§ Supplied text
---*---

Errors in Parsers.PosLen loading dataframe from large CSV file (80M rows)

Brand new to Julia and am unable to create a DataFrame from a test file that I’ve been using successfully with Pandas (if not slowly). The input is a single 5GB file with 80M lines and is space delimited. There are a few missing values but they seem to parse fine.

My code to read the CSV is:

df = DataFrame(CSV.File(input_path, header=["project", "url", "count", "bytes"], delim=" ", limit=100000))

If I leave the “limit” parameter, the DataFrame works great. But if I remove or increase very much, I get the following error:

ERROR: LoadError: ArgumentError: length argument to Parsers.PosLen (16340010) is too large; max length allowed is 1048575
Stacktrace:
  [1] lentoolarge(len::Int64)
    @ Parsers ~/.julia/packages/Parsers/a3jNK/src/utils.jl:302
  [2] PosLen
    @ ~/.julia/packages/Parsers/a3jNK/src/utils.jl:306 [inlined]
  [3] xparse(::Type{String}, source::Vector{UInt8}, pos::Int64, len::Int64, options::Parsers.Options, ::Type{Parsers.PosLen})
    @ Parsers ~/.julia/packages/Parsers/a3jNK/src/strings.jl:262
  [4] xparse
    @ ~/.julia/packages/Parsers/a3jNK/src/strings.jl:3 [inlined]
  [5] parsevalue!(#unused#::Type{String}, buf::Vector{UInt8}, pos::Int64, len::Int64, row::Int64, rowoffset::Int64, i::Int64, col::CSV.Column, ctx::CSV.Context)
    @ CSV ~/.julia/packages/CSV/9LsxT/src/file.jl:817
  [6] parserow
    @ ~/.julia/packages/CSV/9LsxT/src/file.jl:688 [inlined]

I’m not sure how to tell what is going wrong here as this is my first foray into Julia, so I have theories that I’m not sure how to chase.

Is it a limitation in the number of rows that can be read at one time? Is the parser getting tripped up on a particular row that isn’t parsing correctly in Julia? The Pandas dataframe fits in memory, but is it possible Julia has tighter memory requirements? Is this just the wrong Julia API for loading large datasets?

Any suggestions on how to proceed would be appreciated, thanks

1 Like

Looks like integer overflow according to line 1.
I would file a bug report on GitHub

Getting pretty much exactly the same thing running this code:

df = CSV.read("file.csv", ignoreemptyrows=true, missingstring="None", select=["host", "id", "created_at", "in_reply_to_id", "url", "uri"], DataFrame, ntasks=1)

---*---

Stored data
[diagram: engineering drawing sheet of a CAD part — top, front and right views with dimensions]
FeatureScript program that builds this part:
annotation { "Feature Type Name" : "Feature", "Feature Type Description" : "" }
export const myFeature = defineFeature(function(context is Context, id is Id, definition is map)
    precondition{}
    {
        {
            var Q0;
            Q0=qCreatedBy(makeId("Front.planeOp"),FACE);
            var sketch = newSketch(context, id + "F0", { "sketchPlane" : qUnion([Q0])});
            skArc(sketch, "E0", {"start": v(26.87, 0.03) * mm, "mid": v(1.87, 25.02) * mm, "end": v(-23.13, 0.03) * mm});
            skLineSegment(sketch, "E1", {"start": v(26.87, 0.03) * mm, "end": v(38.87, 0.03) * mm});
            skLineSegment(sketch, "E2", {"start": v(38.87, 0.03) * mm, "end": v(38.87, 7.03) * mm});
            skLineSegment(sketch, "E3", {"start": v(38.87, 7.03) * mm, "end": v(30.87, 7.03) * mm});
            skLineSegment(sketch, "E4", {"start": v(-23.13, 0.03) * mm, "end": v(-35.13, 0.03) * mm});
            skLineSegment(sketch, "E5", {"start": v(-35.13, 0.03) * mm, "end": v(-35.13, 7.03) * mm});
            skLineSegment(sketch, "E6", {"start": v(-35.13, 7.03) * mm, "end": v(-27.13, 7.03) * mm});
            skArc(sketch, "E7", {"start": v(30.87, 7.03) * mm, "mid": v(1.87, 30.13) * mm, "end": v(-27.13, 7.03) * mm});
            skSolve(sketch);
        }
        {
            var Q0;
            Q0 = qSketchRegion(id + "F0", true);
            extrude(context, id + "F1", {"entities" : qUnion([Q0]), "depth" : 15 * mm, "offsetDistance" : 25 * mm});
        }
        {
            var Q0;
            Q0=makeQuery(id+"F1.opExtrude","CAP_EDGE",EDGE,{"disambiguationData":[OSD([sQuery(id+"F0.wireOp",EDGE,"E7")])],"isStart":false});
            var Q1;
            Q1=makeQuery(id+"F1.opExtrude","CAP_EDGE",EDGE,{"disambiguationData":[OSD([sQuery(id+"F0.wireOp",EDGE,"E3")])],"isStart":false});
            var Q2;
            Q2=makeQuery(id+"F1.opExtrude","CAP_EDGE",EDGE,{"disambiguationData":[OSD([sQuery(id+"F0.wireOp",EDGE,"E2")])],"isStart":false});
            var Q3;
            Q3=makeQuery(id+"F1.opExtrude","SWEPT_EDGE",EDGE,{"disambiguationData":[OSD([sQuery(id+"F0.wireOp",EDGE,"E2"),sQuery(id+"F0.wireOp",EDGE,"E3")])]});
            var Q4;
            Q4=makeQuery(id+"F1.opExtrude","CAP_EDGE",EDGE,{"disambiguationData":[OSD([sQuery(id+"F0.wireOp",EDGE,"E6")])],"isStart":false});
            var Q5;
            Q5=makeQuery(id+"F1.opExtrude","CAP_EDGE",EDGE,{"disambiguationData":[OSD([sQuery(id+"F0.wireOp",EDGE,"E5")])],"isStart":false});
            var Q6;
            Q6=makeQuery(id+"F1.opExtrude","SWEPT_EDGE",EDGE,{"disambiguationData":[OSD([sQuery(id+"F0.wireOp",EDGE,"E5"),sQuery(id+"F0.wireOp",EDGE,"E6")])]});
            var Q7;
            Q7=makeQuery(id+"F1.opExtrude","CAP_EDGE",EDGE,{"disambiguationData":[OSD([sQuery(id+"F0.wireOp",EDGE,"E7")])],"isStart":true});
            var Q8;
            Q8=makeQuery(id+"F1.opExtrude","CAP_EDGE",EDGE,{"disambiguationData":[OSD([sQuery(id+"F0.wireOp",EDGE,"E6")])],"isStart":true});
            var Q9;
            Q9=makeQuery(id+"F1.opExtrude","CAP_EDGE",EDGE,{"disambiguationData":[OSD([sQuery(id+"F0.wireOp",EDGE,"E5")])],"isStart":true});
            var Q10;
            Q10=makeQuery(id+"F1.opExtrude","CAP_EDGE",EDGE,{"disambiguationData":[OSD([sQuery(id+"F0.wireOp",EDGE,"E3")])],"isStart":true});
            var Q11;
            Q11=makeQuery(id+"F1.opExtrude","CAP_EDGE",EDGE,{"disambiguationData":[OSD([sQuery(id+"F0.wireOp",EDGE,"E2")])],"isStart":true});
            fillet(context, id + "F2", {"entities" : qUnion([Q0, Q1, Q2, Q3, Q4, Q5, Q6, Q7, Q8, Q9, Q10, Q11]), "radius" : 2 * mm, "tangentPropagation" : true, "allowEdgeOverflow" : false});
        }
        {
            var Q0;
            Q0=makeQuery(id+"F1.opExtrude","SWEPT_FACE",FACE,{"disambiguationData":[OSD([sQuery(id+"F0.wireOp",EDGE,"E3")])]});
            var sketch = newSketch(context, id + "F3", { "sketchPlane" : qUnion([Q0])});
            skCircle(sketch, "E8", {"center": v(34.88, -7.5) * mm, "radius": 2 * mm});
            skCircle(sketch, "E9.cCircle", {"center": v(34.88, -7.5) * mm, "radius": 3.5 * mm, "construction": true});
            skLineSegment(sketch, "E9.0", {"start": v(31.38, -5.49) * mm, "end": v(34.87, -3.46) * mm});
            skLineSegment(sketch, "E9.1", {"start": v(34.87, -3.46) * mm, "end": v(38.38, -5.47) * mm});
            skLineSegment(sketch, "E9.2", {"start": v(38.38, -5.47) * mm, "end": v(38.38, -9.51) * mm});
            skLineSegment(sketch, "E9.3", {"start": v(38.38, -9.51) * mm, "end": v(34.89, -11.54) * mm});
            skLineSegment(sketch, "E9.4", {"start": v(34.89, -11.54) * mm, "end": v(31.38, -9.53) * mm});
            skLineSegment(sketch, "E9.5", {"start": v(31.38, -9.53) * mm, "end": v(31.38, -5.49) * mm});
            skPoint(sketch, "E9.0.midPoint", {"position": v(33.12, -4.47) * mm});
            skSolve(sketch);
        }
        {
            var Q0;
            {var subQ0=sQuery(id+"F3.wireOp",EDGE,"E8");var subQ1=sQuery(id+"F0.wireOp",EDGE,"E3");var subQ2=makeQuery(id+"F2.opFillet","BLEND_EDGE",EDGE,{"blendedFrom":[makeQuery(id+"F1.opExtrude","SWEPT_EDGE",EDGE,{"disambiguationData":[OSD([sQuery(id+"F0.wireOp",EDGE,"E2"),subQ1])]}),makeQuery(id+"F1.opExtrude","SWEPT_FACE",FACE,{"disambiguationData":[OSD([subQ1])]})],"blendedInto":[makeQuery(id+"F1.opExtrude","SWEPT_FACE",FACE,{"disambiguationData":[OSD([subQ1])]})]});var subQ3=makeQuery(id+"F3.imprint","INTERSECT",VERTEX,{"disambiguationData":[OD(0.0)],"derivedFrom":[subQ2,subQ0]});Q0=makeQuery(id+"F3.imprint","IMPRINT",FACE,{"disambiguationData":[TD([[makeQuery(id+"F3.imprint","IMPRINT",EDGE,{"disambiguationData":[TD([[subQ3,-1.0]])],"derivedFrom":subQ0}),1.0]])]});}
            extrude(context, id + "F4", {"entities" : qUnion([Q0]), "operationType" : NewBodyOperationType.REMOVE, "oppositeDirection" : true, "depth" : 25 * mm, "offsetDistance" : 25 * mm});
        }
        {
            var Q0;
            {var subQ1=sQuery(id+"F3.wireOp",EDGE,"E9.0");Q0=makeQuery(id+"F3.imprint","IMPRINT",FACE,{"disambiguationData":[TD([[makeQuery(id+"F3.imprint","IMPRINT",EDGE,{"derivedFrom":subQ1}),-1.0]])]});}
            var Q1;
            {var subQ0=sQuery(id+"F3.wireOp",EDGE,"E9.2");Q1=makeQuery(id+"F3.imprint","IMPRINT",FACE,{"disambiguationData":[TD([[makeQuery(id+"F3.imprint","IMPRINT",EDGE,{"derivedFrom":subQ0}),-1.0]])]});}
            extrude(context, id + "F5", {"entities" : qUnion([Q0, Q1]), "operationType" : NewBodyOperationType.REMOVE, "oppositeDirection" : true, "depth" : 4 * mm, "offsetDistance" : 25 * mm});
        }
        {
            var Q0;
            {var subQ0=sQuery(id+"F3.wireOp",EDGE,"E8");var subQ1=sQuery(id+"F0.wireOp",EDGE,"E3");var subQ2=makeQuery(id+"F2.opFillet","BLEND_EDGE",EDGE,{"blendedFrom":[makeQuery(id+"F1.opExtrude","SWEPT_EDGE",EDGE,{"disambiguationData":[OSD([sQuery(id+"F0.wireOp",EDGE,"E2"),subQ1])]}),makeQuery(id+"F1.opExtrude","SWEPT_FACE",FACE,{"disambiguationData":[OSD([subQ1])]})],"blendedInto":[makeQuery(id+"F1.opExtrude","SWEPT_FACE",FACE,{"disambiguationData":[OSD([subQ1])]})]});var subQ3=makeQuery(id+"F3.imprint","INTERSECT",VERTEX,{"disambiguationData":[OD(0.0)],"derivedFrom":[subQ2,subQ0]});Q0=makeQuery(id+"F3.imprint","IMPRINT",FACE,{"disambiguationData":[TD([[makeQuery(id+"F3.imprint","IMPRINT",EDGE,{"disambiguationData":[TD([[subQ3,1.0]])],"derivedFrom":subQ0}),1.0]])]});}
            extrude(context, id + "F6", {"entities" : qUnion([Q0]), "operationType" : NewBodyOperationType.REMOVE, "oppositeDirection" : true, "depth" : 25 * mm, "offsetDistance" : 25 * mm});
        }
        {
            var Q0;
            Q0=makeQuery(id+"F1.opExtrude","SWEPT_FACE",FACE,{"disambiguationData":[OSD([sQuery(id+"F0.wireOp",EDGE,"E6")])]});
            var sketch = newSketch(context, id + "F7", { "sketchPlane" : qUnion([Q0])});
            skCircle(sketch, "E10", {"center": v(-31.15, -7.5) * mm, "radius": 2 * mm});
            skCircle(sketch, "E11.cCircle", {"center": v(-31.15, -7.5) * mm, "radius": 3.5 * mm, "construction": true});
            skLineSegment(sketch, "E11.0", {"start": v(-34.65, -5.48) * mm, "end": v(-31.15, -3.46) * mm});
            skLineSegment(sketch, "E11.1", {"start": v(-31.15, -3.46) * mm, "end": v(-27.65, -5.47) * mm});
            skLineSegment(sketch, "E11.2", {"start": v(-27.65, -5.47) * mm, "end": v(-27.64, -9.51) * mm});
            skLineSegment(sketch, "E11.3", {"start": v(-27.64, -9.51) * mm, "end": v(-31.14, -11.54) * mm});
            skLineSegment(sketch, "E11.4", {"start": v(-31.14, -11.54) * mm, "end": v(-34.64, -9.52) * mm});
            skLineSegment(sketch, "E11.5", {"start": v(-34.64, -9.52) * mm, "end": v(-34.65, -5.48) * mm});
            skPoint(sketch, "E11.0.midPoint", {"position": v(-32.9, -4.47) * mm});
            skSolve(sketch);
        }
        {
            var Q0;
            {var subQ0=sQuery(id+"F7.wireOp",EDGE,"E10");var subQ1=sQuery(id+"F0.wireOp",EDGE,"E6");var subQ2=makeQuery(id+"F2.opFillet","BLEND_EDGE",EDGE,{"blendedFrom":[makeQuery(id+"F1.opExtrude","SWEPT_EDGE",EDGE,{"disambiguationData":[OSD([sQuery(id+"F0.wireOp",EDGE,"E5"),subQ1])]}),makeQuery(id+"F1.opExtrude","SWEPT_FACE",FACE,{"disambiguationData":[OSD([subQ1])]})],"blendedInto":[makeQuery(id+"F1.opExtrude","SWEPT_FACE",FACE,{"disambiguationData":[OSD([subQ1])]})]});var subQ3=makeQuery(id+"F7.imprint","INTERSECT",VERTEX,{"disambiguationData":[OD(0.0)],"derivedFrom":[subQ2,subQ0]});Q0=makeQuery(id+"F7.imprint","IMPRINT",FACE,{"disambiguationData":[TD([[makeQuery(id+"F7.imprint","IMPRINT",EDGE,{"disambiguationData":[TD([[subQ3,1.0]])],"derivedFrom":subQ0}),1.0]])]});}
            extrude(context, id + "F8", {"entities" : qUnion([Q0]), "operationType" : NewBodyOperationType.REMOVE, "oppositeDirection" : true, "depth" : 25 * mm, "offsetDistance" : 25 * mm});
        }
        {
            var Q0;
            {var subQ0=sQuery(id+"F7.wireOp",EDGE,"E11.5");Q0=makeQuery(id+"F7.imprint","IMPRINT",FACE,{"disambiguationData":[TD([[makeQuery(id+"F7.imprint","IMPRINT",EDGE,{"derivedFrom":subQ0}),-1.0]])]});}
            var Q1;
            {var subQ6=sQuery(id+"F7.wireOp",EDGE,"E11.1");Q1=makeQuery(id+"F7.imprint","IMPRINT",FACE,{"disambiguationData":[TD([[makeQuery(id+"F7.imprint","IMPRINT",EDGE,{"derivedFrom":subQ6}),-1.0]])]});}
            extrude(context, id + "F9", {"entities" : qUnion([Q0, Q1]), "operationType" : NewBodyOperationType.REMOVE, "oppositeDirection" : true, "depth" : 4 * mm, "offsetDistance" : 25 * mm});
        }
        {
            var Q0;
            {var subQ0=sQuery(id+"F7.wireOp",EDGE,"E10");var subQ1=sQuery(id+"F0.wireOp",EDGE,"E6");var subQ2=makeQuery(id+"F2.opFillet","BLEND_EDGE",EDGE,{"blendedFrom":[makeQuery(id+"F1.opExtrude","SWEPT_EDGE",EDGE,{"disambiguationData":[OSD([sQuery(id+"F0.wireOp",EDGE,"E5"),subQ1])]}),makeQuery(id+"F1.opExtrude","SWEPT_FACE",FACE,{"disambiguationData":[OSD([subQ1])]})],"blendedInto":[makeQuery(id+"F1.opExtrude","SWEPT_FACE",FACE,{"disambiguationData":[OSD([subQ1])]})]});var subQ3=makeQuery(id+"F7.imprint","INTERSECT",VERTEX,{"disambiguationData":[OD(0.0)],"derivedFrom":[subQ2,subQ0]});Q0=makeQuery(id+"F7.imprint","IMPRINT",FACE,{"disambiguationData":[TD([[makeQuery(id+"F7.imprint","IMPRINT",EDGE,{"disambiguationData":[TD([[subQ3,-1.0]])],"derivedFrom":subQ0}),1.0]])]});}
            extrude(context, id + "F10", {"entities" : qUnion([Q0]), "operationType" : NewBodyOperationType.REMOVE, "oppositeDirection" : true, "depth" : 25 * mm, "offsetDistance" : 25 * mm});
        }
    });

---*---

§ Requirements
A: In the Julia CSV thread, what maximum length does the error message say is allowed for Parsers.PosLen?
B: Write out the stretch of the Julia CSV thread from "ERROR: LoadError: ArgumentError: length" through "i::Int64, col::CSV.Column, ctx::CSV.Context)".
These rows have nothing to do with the Julia CSV thread.

§ Written responses
A: 1048575

B:
ERROR: LoadError: ArgumentError: length argument to Parsers.PosLen (16340010) is too large; max length allowed is 1048575
Stacktrace:
  [1] lentoolarge(len::Int64)
    @ Parsers ~/.julia/packages/Parsers/a3jNK/src/utils.jl:302
  [2] PosLen
    @ ~/.julia/packages/Parsers/a3jNK/src/utils.jl:306 [inlined]
  [3] xparse(::Type{String}, source::Vector{UInt8}, pos::Int64, len::Int64, options::Parsers.Options, ::Type{Parsers.PosLen})
    @ Parsers ~/.julia/packages/Parsers/a3jNK/src/strings.jl:262
  [4] xparse
    @ ~/.julia/packages/Parsers/a3jNK/src/strings.jl:3 [inlined]
  [5] parsevalue!(#unused#::Type{String}, buf::Vector{UInt8}, pos::Int64, len::Int64, row::Int64, rowoffset::Int64, i::Int64, col::CSV.Column, ctx::CSV.Context)